Daily, we each write our autobiography.
Facebook, Twitter, Instagram, Pinterest, Snapchat: These are the places we gather to communicate our tastes and opinions and record our lives to share with our friends and family or the world. It is fascinating (and sometimes appalling), wandering in and out of these personal museums and exploring the versions of themselves people choose to present to the world. Curation of the self has become a necessary skill.
What often gets lost in the noise and crush of information is that each social media account is a primary historical and anthropological source.
Many readers of a certain age have family photos going back only a generation or two. Perhaps they also have a few letters and heirlooms. By contrast, when most of us depart this earth, we will have left behind an immense, readily accessible and searchable archive of personal information. These documents will form the foundation of our families’ histories.
We are each the first of our name.
Fifty years from now when your descendants have to do school projects on their family history, what will they find when they look at your social media history? Will they be proud? Will they be embarrassed? Will it affect how their friends and acquaintances see them?

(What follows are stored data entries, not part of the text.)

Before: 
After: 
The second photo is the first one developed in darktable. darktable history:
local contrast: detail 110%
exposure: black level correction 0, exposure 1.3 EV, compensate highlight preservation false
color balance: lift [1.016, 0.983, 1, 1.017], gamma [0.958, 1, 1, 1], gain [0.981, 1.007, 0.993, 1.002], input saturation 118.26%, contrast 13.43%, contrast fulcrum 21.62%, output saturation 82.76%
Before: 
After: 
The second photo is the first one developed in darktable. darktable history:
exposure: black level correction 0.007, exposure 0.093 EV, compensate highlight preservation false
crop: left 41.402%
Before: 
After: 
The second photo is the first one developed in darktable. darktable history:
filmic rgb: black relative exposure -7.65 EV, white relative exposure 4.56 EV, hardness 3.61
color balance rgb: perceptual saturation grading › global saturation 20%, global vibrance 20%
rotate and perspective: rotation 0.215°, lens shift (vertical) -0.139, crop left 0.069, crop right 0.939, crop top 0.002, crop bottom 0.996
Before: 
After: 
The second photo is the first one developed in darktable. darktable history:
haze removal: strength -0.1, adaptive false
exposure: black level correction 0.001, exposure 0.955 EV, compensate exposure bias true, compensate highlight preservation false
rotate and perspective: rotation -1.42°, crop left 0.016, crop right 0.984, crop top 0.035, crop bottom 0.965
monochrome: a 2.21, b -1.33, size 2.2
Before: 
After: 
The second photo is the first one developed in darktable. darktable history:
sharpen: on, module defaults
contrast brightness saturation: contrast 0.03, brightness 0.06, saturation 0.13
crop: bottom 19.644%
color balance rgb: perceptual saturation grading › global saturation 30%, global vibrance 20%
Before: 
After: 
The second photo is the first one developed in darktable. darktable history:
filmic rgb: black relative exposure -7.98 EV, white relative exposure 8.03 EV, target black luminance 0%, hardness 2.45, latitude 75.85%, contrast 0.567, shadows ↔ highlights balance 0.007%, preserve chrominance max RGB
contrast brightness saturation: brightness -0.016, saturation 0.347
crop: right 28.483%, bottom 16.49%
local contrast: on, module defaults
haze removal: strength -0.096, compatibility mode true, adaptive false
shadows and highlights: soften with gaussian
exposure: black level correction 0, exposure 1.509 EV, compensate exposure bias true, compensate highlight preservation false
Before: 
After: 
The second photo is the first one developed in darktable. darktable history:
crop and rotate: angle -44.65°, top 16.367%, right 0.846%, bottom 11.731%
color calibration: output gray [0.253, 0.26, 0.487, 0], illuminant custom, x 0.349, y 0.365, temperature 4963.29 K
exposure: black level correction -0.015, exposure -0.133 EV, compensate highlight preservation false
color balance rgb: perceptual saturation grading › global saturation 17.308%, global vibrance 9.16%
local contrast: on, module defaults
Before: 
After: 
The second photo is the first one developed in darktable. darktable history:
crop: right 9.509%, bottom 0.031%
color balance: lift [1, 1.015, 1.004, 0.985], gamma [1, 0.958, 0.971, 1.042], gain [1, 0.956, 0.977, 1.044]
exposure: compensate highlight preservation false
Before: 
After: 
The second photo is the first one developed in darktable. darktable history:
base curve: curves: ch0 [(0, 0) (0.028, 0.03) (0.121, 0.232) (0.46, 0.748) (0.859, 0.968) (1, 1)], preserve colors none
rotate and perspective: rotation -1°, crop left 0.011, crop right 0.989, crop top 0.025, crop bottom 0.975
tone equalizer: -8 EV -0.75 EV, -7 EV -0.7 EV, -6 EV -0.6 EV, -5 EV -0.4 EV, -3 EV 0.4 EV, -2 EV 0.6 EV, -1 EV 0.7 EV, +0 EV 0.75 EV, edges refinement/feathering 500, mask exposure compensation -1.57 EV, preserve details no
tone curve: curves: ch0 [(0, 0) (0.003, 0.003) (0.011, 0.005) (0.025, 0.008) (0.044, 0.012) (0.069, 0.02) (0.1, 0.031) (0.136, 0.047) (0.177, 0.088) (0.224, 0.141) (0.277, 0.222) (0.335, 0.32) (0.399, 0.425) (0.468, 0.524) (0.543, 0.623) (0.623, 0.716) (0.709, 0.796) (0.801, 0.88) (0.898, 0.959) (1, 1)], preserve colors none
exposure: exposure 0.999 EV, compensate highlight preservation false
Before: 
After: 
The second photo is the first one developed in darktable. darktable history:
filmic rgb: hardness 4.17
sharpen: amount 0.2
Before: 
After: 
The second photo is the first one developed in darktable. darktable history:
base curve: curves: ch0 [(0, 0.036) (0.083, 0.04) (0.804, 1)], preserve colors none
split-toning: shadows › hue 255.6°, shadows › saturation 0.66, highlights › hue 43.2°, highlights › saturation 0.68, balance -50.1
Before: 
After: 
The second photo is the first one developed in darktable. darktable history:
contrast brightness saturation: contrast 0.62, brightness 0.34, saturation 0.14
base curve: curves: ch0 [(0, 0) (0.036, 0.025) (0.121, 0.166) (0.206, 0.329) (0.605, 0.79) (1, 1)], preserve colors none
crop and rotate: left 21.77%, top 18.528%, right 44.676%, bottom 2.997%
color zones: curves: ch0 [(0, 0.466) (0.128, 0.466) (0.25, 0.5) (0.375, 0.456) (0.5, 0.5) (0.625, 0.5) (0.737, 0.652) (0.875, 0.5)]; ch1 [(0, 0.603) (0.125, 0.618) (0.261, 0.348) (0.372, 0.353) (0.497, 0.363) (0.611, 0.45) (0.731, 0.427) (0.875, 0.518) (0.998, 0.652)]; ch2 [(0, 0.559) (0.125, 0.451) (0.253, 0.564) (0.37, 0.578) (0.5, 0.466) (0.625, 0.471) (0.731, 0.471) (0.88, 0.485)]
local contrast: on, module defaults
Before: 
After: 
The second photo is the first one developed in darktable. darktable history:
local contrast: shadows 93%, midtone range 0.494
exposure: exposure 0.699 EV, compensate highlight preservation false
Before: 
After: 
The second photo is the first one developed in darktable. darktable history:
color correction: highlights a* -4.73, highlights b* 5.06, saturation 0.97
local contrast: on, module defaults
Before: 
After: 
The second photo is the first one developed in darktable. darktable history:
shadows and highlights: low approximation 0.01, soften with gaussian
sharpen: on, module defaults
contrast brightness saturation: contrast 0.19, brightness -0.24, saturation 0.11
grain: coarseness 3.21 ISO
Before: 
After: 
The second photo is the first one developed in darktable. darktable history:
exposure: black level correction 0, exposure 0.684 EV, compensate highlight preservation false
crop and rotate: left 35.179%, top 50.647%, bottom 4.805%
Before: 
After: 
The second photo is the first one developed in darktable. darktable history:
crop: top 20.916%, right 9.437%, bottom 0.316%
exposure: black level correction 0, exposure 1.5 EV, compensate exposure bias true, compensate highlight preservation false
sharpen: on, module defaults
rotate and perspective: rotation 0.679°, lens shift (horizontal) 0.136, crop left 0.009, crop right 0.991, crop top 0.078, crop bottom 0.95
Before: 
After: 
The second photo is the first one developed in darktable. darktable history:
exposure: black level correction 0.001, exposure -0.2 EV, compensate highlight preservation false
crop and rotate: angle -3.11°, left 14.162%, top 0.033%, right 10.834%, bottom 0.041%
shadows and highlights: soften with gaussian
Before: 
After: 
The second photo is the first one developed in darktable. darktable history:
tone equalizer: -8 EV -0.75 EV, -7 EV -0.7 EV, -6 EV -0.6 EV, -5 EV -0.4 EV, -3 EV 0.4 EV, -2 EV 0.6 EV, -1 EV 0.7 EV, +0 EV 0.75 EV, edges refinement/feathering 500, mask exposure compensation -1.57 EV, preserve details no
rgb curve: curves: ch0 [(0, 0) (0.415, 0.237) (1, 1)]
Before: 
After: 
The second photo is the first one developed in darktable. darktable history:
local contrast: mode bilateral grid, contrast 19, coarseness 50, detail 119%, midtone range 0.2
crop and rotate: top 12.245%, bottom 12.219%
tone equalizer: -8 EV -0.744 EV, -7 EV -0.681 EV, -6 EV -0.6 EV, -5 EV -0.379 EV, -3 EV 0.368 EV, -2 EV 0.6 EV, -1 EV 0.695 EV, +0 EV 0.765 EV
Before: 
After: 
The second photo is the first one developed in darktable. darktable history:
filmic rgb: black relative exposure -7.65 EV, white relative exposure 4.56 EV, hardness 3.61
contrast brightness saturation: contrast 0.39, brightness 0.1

The addition of Facebook commenting to many topical websites over the past several years has disabused us of the notion that obnoxious internet commenters were all anonymously trolling. People are posting horrifying, abusive material under their real names. Others make less egregious errors that perhaps deserve chastisement, but, instead of receiving a telling-off, the offenders end up being crushed by mobs of “do-gooders” bent on their destruction. Jon Ronson’s book, So I’ve Been Publicly Shamed, discusses the fallout from these mob attacks: people’s relationships, careers and mental health have been severely damaged. All the righteous indignation feels good in the moment, but it often looks different in hindsight.
That the internet is part of society (not some virtual Wild West) still seems not to have sunk in for many of us. The micro-moments in which we now live and communicate mask the arc of history, but it is even more imperative now than ever that we understand how the world changes and stays the same. We must truly consider what is the right thing to do and muster the courage to take that path (or at least get out of the way of those who take up the mantle), because in the near future there will be no more hiding. Each of us will be judged by history.